**Work instruction:** Put the rows below into a numbered list, starting at the line with "Attention. Dial thermometer" and running through the last row. Include both ends, skip any blank lines, and leave the pictures out.

**Material supplied:**
▬▬▬

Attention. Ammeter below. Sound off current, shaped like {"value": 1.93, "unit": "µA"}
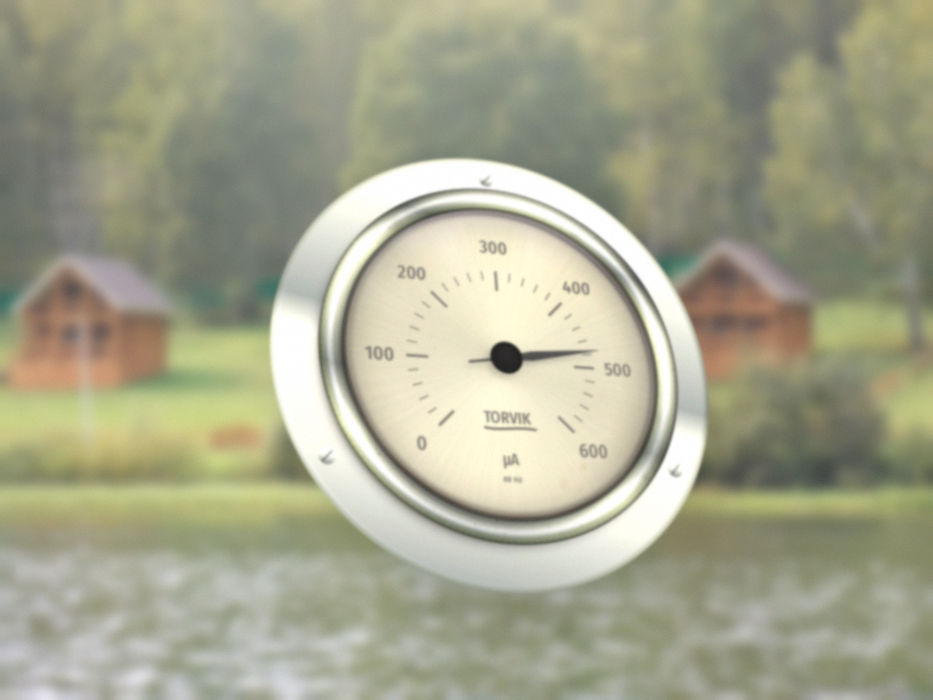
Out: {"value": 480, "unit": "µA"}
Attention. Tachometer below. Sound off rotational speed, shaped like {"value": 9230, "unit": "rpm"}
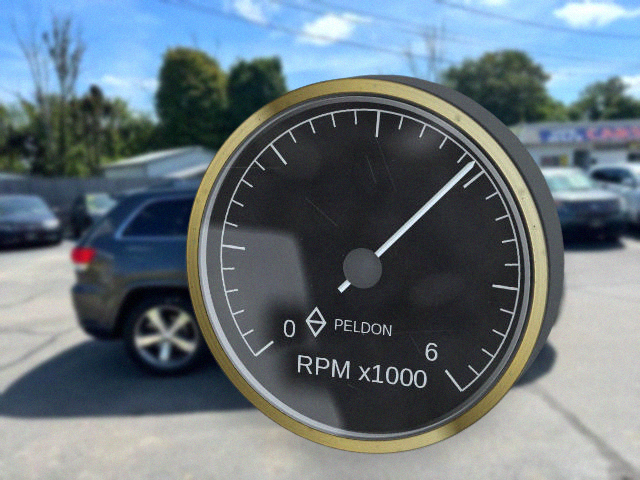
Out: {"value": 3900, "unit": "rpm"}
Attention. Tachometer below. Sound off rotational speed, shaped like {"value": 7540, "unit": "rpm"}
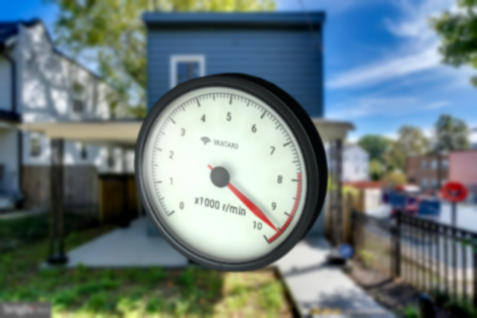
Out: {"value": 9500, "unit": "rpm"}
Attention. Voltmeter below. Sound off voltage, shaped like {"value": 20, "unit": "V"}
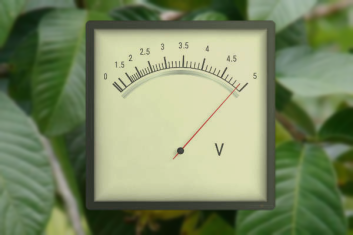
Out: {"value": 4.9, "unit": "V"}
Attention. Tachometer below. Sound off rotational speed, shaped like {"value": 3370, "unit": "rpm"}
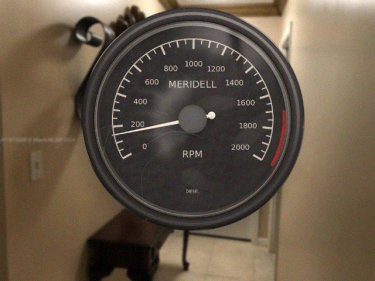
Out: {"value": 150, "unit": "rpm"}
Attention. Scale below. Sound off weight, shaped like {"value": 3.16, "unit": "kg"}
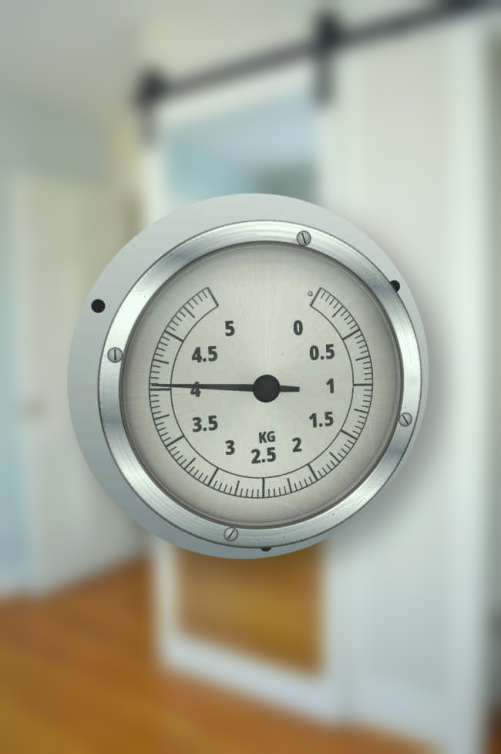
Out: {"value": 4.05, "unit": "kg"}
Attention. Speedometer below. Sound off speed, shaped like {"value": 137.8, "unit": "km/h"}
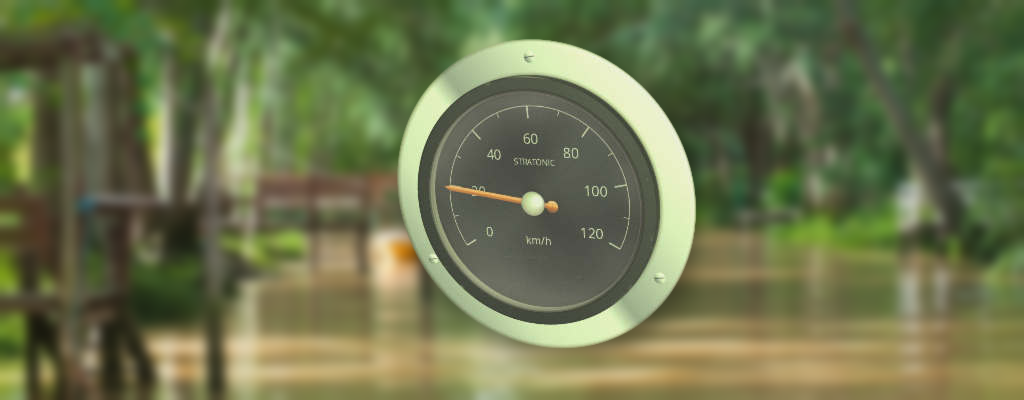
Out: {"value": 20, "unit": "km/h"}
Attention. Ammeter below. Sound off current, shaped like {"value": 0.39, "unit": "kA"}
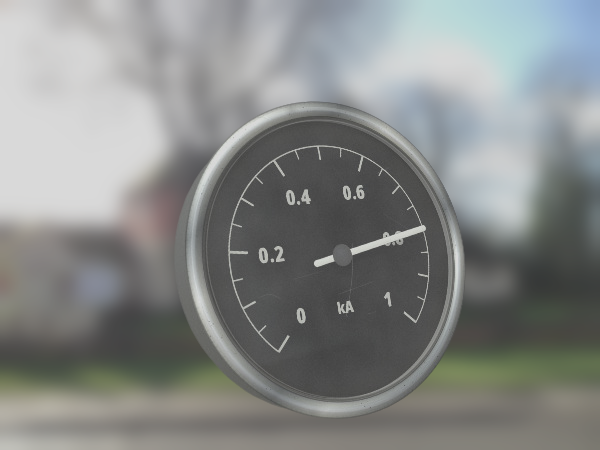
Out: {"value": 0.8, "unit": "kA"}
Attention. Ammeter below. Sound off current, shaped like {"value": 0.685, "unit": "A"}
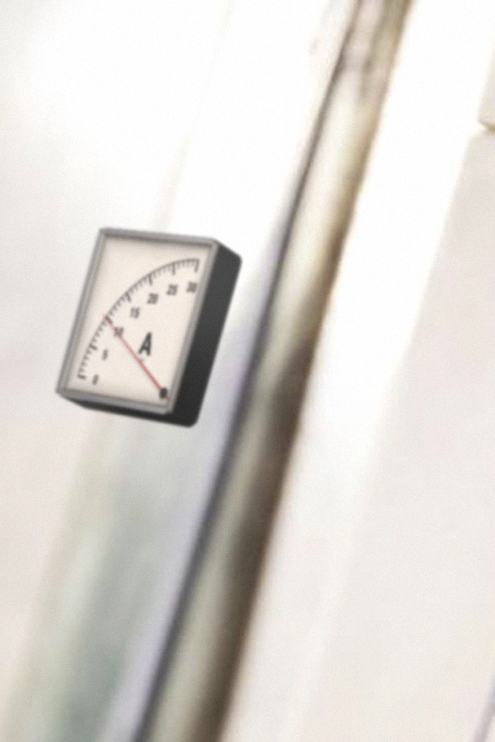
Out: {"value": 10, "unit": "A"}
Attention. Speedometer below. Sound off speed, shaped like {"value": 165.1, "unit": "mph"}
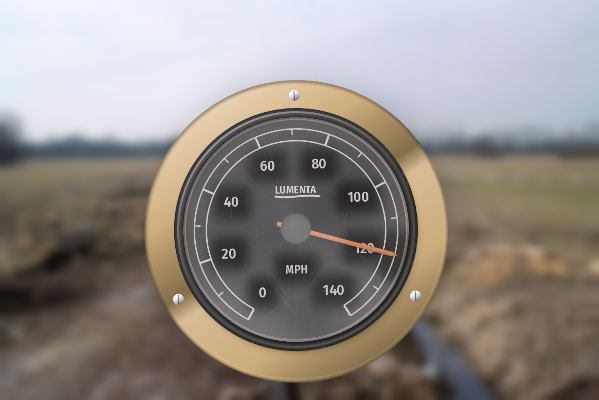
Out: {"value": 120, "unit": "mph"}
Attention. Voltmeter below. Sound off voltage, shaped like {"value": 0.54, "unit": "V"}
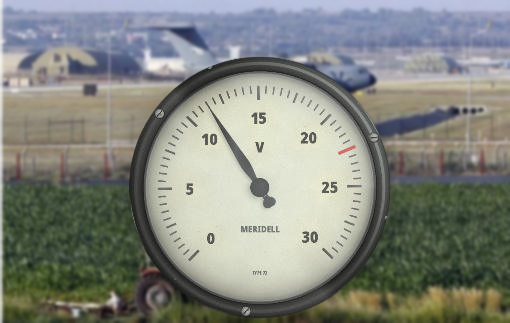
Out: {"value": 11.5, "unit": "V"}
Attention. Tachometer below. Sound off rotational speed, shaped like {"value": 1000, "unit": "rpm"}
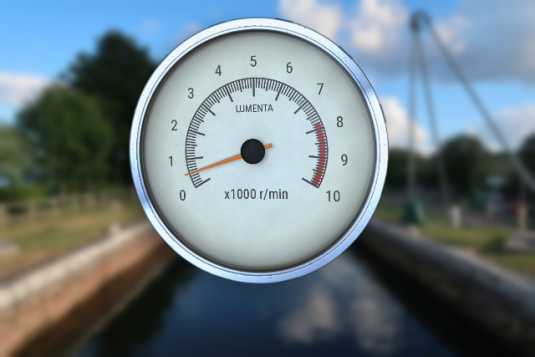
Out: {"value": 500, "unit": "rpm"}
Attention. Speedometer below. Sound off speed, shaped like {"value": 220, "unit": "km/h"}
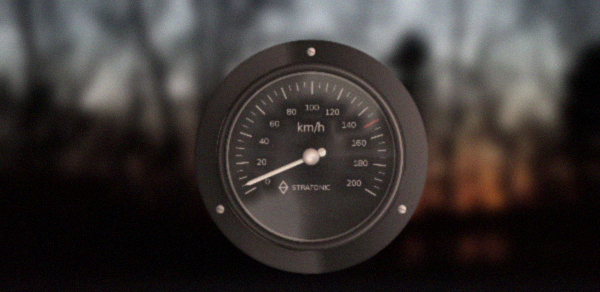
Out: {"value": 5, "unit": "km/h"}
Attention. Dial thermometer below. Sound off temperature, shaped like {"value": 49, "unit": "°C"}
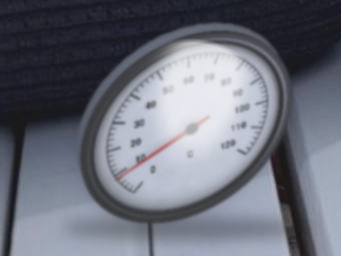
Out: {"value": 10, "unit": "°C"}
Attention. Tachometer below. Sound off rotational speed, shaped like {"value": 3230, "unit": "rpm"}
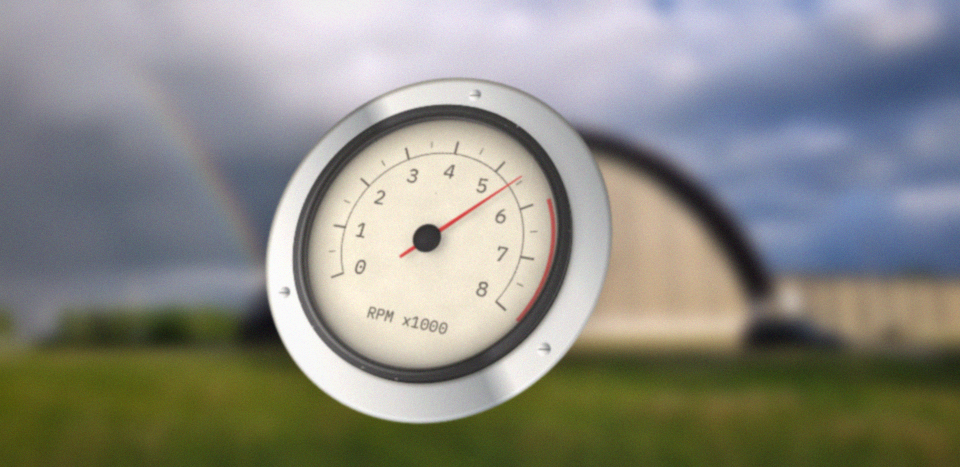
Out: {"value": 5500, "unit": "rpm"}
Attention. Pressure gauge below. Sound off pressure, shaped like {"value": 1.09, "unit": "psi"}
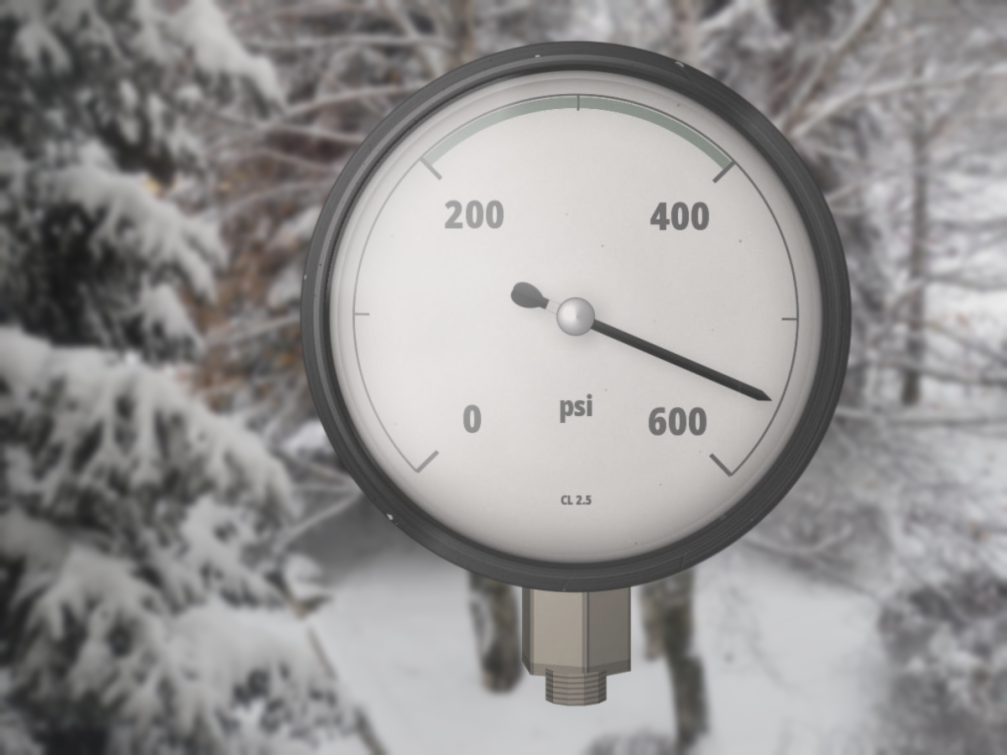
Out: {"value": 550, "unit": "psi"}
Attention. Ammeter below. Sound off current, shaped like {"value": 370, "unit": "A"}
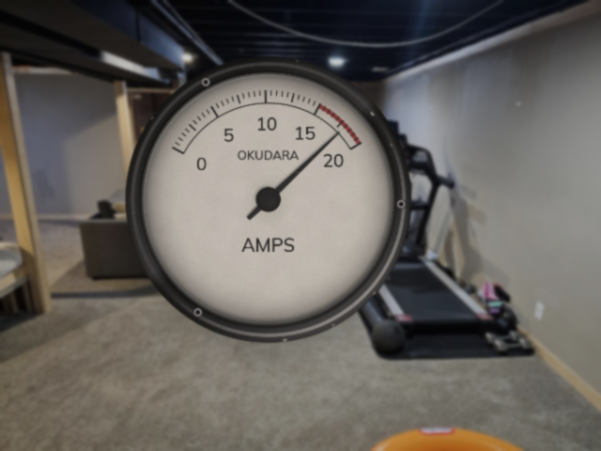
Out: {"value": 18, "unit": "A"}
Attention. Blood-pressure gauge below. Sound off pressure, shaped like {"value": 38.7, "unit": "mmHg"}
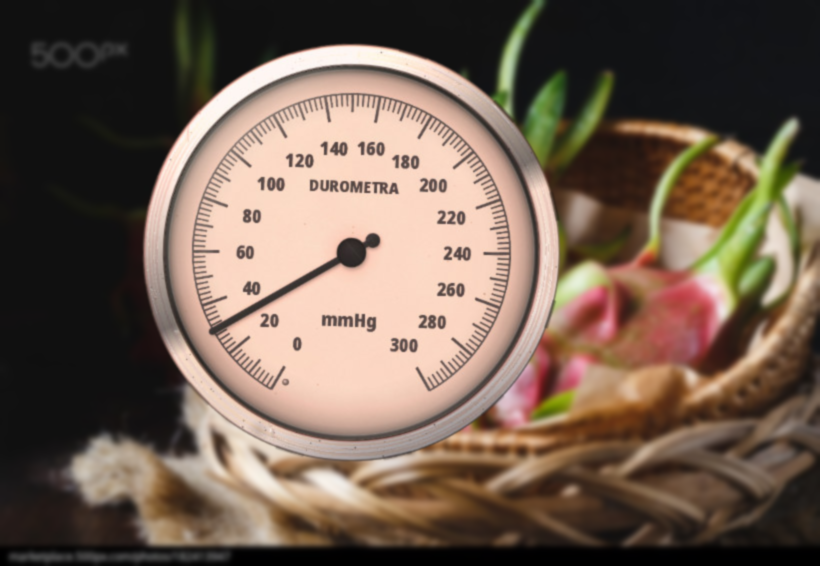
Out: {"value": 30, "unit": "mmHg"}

▬▬▬

**Written reply:**
1. Attention. Dial thermometer below. Sound off temperature, shaped like {"value": 49, "unit": "°C"}
2. Out: {"value": 10, "unit": "°C"}
3. Attention. Tachometer below. Sound off rotational speed, shaped like {"value": 3230, "unit": "rpm"}
4. Out: {"value": 5500, "unit": "rpm"}
5. Attention. Pressure gauge below. Sound off pressure, shaped like {"value": 1.09, "unit": "psi"}
6. Out: {"value": 550, "unit": "psi"}
7. Attention. Ammeter below. Sound off current, shaped like {"value": 370, "unit": "A"}
8. Out: {"value": 18, "unit": "A"}
9. Attention. Blood-pressure gauge below. Sound off pressure, shaped like {"value": 38.7, "unit": "mmHg"}
10. Out: {"value": 30, "unit": "mmHg"}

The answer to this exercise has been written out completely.